The dial-out feature, to be included in the second version of AdomoMobile Communications Server later this summer, will provide an alternative to Adomo's current speech-activated response to e-mail, which lets a user dictate a digital-voice message that's stored in a .WAV file and sent to a recipient who can "listen" to it on a multimedia PC.
"It would be great to be able to do this," says Eric Manuel, deputy director in IS at the National Renewal Energy Laboratory (NREL), the Department of Energy lab in Golden, Colo., about the idea of placing an outbound call via e-mail. NREL installed AdomoMCS four months ago to let employees access e-mail via the phone. "Folks using this need to have access to their e-mail while traveling or just in the middle of traffic somewhere," he says.
AdomoMCS, which costs $12,000 for 50 to 100 users, is a server appliance that plugs into a corporate PBX and corporate LAN for access to a local Exchange server. Using a phone, a user calls a business number reserved for the AdomoMCS speech-recognition server. The caller then authenticates his identity by speaking his user ID and personal identification number.

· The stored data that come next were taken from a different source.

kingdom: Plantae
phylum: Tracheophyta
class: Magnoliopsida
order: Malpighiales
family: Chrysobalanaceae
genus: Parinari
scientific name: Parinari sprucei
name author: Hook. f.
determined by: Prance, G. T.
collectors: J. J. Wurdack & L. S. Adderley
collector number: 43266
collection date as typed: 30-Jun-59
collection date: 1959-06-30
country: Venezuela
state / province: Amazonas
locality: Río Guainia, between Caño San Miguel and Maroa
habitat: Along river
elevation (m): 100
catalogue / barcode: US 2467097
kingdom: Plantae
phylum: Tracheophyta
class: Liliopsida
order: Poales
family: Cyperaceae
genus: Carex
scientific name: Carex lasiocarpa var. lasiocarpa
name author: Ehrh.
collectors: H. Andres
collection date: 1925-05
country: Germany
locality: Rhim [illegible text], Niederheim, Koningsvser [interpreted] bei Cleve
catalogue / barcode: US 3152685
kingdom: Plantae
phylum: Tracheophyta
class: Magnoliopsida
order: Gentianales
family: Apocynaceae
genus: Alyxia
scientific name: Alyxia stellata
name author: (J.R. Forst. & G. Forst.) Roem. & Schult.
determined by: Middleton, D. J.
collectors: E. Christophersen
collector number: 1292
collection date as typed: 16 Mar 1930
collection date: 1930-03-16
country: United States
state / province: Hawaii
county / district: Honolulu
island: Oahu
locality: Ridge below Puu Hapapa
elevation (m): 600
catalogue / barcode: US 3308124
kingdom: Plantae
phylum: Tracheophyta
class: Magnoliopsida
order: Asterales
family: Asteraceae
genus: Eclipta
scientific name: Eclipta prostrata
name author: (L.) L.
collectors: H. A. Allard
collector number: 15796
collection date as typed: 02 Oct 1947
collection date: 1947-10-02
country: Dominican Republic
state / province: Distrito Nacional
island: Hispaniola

Once authenticated to AdomoMCS, the user gets to hear his e-mail read to him. That recitation could be limited to just the sender's name and mail subject line or the entire text message. Adomo doesn't read attachments.
Users can tell Adomo to delete mail. Or they may answer it by recording a digital voice message that's attached as a .WAV file that can be heard by the recipient on a multimedia PC. Linux-based AdomoMCS makes use of the World Wide Web Consortium's Voice XML standard to perform the text-to-speech conversion.
The AdomoMCS doesn't need to match particular voice patterns, says Jeff Snider, Adomo's CEO and co-founder. Before co-founding Adomo in 1999 with CFO Jesper Stroe, Snider was vice president of enterprise sales at Ericsson. Earlier, the two founded TouchWave, a start-up whose voice-over-IP gateway was sold to Ericsson, which markets it as the WebSwitch.
Adomo has been easy to set up to work with Exchange 5.5 and 2000, according to Keith Hannah, network administrator at the Institute of Child Health Policy at the University of Florida, which has used phone-based e-mail access since AdomoMCS came out in beta-test version last year. It requires no special programming.
Hannah says he has seen only a few other products, primarily from IBM and Lucent, that provide phone-based access to e-mail.